● ASSIGNMENT: Show each line of the records in which the word "shadow" occurs.

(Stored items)

=== Begin Enclosure ===

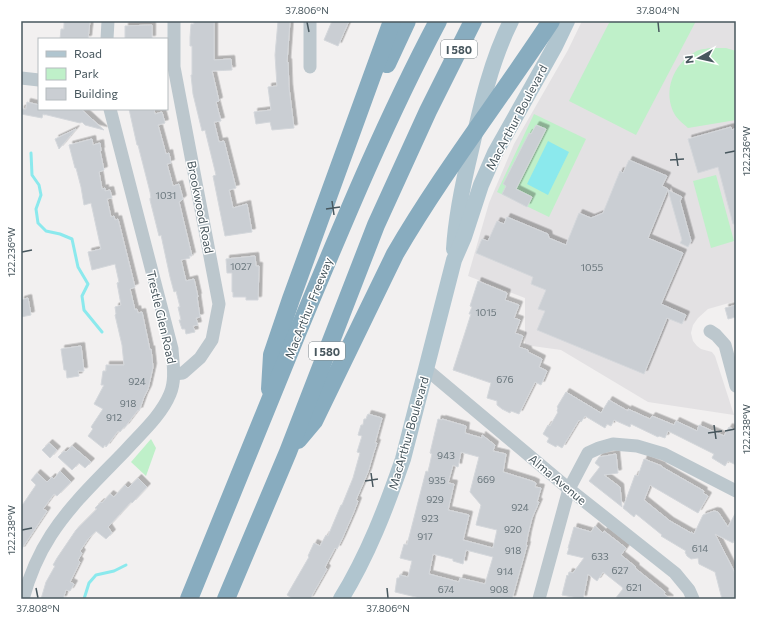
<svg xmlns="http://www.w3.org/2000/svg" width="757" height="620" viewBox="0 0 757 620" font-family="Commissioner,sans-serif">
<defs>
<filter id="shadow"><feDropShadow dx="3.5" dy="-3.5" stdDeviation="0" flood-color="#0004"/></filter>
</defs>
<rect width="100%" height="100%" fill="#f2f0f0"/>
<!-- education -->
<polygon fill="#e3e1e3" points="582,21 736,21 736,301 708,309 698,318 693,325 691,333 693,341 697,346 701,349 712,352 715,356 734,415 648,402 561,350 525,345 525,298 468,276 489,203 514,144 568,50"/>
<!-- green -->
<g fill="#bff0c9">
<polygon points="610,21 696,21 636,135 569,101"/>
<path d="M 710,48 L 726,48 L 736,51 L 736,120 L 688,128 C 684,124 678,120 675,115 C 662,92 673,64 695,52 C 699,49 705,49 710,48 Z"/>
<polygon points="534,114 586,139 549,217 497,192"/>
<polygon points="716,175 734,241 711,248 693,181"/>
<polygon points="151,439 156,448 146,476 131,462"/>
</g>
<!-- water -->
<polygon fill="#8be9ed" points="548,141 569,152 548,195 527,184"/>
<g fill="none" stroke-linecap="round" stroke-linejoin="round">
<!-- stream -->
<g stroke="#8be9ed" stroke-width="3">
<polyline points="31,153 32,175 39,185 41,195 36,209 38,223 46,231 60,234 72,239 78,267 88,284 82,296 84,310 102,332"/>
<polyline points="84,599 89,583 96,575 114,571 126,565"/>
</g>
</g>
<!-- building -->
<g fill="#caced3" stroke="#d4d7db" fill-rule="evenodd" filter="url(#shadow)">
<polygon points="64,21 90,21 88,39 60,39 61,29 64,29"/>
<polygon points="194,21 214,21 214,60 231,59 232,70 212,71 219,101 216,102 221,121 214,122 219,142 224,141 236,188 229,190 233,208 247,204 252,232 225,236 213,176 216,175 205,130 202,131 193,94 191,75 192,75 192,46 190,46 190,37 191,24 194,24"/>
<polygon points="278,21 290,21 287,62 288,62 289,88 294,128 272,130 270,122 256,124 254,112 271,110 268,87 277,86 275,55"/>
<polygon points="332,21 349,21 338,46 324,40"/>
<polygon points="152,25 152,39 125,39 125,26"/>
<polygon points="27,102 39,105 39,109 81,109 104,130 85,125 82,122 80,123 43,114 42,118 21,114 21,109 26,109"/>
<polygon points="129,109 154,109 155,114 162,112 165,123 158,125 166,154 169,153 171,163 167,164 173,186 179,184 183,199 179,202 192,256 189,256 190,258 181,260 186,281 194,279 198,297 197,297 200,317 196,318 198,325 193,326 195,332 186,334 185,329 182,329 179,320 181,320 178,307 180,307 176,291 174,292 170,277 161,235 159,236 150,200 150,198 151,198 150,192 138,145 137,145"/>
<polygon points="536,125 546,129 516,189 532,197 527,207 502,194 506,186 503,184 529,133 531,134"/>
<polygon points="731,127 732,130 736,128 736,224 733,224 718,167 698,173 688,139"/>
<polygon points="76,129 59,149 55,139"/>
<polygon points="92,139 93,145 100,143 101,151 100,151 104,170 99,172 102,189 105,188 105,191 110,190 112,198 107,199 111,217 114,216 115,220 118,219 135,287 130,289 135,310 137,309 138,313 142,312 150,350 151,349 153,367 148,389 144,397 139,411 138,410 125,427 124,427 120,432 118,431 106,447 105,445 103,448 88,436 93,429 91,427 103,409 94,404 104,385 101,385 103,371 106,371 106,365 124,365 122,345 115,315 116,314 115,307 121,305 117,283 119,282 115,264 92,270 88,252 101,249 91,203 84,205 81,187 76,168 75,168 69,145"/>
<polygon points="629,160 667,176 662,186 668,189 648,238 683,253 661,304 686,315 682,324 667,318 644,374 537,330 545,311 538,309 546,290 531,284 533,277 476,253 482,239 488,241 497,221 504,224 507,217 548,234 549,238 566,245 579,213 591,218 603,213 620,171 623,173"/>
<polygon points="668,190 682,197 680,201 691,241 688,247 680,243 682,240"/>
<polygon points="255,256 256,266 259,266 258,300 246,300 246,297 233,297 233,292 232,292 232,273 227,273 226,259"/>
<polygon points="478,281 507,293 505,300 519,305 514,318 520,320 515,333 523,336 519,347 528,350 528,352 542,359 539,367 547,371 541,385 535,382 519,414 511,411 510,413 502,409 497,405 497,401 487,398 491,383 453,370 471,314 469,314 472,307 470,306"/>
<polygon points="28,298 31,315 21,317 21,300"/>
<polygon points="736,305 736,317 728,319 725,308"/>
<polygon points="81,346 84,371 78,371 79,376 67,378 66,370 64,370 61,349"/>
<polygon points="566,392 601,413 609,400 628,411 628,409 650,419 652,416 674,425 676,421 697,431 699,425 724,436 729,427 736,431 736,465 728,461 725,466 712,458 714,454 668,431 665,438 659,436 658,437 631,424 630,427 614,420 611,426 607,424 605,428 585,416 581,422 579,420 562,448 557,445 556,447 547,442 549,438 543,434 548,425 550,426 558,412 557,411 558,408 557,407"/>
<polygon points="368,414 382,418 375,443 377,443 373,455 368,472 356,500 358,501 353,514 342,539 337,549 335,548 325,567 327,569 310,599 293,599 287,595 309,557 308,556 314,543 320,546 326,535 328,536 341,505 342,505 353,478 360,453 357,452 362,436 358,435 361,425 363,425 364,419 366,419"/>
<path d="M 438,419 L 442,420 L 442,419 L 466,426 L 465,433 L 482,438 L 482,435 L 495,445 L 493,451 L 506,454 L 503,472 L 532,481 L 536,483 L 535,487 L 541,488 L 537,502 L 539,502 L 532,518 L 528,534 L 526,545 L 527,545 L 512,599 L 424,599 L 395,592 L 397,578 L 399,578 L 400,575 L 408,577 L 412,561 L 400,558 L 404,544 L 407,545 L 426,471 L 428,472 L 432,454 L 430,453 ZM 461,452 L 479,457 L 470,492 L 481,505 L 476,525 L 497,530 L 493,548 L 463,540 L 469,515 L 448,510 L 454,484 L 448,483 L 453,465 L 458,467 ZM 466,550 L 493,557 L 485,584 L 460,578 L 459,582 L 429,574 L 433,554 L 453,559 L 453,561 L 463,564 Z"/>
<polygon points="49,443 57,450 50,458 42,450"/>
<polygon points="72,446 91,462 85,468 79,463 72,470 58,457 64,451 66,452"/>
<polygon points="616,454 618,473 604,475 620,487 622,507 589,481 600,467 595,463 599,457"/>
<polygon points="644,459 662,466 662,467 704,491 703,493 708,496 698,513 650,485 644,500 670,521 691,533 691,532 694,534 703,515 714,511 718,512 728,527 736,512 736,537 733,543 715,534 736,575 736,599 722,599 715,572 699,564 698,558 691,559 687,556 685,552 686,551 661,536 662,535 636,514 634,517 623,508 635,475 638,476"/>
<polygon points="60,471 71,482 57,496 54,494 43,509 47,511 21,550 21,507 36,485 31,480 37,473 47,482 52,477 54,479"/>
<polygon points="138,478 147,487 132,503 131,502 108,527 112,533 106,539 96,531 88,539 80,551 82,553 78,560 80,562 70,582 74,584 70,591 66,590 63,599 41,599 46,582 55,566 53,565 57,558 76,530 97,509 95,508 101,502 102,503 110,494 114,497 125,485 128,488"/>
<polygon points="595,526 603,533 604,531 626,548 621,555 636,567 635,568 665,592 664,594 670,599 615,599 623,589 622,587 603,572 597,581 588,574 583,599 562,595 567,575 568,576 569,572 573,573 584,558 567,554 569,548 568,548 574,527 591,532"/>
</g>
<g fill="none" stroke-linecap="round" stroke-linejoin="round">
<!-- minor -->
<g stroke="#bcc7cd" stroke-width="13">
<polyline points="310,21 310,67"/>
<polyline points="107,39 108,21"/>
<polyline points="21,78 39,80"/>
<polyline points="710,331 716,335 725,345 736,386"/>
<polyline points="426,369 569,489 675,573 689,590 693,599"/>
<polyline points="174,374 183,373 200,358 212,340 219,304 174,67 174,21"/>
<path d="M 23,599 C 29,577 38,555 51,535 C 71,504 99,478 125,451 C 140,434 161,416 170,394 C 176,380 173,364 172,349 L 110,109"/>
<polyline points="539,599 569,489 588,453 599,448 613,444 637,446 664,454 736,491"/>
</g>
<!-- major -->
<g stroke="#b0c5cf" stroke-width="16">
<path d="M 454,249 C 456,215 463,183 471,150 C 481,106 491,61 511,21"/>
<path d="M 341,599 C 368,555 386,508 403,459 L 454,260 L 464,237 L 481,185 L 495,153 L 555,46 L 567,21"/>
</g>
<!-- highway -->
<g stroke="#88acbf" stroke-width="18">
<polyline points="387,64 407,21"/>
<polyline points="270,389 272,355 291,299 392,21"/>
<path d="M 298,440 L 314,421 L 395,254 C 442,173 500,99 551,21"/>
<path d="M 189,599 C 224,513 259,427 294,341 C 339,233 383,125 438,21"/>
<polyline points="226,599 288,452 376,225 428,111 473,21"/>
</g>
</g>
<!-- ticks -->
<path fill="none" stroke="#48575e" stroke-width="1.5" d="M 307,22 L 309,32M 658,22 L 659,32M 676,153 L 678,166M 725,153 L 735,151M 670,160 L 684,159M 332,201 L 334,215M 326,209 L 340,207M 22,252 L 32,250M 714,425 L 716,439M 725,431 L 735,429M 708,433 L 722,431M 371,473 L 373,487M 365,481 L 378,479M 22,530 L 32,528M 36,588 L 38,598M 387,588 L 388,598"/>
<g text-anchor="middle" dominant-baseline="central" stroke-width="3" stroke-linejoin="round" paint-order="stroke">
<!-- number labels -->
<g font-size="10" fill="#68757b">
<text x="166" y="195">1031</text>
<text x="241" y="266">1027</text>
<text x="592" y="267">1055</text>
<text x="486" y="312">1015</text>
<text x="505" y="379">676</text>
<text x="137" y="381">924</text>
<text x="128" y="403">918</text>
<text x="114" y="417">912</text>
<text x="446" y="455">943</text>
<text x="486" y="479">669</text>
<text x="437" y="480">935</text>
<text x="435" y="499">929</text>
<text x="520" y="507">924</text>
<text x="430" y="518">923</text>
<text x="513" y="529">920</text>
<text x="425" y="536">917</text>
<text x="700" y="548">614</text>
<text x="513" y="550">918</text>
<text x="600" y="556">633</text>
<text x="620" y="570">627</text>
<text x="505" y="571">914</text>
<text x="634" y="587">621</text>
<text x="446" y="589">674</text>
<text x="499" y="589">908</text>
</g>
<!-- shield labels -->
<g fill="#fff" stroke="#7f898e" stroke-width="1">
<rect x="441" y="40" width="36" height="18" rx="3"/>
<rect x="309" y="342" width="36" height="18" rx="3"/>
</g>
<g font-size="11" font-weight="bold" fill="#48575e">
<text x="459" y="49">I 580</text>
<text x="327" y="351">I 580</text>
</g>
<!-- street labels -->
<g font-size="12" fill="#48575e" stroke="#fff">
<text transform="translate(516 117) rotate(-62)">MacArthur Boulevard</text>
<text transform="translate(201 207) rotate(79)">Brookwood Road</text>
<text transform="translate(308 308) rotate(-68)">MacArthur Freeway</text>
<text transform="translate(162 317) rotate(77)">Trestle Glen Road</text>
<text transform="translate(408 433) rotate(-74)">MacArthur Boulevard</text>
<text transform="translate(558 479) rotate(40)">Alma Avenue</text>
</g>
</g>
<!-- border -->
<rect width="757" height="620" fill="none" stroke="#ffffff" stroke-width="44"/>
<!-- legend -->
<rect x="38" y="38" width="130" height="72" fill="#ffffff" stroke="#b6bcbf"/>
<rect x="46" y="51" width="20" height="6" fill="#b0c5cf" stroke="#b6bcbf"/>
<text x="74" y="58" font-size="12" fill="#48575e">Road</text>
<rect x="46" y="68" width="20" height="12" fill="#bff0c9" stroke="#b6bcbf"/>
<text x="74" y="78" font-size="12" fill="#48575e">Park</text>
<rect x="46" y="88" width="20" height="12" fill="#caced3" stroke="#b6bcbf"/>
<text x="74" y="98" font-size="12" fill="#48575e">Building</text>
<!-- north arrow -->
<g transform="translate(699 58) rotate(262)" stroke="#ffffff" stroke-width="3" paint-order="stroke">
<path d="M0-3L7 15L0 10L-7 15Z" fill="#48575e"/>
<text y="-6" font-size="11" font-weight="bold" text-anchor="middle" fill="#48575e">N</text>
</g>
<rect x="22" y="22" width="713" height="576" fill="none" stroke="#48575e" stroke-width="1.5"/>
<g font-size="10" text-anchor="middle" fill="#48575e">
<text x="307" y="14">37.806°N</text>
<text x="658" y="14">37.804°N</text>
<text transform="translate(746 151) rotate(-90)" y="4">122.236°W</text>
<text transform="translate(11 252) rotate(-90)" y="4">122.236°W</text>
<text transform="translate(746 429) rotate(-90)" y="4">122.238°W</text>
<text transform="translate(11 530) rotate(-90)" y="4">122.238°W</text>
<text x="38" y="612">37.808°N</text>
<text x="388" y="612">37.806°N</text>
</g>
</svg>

=== End Enclosure ===
=== Begin Enclosure ===

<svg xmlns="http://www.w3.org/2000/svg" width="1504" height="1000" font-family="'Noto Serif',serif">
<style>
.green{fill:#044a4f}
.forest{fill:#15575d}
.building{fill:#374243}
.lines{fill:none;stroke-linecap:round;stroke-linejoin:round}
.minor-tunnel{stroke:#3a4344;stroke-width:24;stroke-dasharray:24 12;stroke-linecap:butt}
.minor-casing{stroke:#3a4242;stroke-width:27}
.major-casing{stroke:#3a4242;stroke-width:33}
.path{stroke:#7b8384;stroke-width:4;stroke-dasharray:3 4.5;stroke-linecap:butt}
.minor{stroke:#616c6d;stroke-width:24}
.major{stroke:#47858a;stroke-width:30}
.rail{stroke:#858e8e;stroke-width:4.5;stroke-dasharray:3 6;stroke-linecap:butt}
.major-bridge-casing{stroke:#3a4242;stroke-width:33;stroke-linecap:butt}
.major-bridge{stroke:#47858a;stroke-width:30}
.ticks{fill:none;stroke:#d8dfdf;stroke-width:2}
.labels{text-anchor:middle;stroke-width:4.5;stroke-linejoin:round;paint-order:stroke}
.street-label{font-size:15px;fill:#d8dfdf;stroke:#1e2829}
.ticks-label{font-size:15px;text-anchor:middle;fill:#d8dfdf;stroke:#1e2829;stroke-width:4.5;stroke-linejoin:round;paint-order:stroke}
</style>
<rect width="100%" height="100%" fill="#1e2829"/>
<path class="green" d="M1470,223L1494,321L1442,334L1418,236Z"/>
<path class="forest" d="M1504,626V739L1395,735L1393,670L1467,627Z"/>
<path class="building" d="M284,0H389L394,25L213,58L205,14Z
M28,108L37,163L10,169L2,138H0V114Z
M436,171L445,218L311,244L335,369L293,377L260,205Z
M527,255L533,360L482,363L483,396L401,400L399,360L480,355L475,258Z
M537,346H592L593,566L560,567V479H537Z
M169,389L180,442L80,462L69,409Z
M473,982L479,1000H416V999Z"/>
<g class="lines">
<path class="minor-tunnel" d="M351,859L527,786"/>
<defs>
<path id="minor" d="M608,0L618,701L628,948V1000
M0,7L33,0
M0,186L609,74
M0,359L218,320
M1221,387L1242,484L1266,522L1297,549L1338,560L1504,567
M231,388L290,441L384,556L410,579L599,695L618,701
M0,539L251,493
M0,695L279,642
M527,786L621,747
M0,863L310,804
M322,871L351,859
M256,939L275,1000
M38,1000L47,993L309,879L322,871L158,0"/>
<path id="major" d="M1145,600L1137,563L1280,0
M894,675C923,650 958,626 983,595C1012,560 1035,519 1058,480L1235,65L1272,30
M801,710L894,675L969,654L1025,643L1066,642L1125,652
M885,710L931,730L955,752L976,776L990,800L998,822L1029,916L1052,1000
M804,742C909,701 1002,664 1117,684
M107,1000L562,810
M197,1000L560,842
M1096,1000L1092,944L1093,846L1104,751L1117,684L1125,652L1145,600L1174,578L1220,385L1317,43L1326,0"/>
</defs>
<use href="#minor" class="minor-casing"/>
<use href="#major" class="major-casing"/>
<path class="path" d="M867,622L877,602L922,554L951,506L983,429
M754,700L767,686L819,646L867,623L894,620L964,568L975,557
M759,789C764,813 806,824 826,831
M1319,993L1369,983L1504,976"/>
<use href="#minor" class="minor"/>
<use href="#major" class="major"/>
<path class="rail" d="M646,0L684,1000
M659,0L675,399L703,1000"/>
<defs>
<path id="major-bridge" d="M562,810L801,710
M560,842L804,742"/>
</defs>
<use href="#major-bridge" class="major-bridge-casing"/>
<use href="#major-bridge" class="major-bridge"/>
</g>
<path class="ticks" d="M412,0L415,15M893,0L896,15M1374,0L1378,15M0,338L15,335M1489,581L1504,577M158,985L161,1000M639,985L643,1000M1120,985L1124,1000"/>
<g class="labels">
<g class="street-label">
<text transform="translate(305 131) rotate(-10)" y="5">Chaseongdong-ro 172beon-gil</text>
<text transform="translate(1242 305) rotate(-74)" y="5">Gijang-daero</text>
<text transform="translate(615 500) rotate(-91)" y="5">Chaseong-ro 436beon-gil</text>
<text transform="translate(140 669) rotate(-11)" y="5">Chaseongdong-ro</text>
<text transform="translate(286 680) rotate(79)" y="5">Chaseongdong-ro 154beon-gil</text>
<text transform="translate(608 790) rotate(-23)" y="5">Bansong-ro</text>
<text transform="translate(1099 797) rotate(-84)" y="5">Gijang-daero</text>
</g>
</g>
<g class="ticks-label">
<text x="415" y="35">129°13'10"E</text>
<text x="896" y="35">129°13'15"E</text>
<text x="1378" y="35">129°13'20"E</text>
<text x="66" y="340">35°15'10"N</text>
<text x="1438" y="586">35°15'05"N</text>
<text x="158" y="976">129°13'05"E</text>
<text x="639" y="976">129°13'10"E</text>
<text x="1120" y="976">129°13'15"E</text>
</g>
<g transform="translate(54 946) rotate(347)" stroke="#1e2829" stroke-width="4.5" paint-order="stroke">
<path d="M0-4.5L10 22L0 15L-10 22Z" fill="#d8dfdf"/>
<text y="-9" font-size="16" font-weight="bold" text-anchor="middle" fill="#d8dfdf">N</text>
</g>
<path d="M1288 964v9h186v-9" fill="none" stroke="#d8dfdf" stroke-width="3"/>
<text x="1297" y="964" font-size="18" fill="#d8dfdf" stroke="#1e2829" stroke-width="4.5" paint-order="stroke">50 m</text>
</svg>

=== End Enclosure ===

● YOUR SOLUTION:
<filter id="shadow"><feDropShadow dx="3.5" dy="-3.5" stdDeviation="0" flood-color="#0004"/></filter>
<g fill="#caced3" stroke="#d4d7db" fill-rule="evenodd" filter="url(#shadow)">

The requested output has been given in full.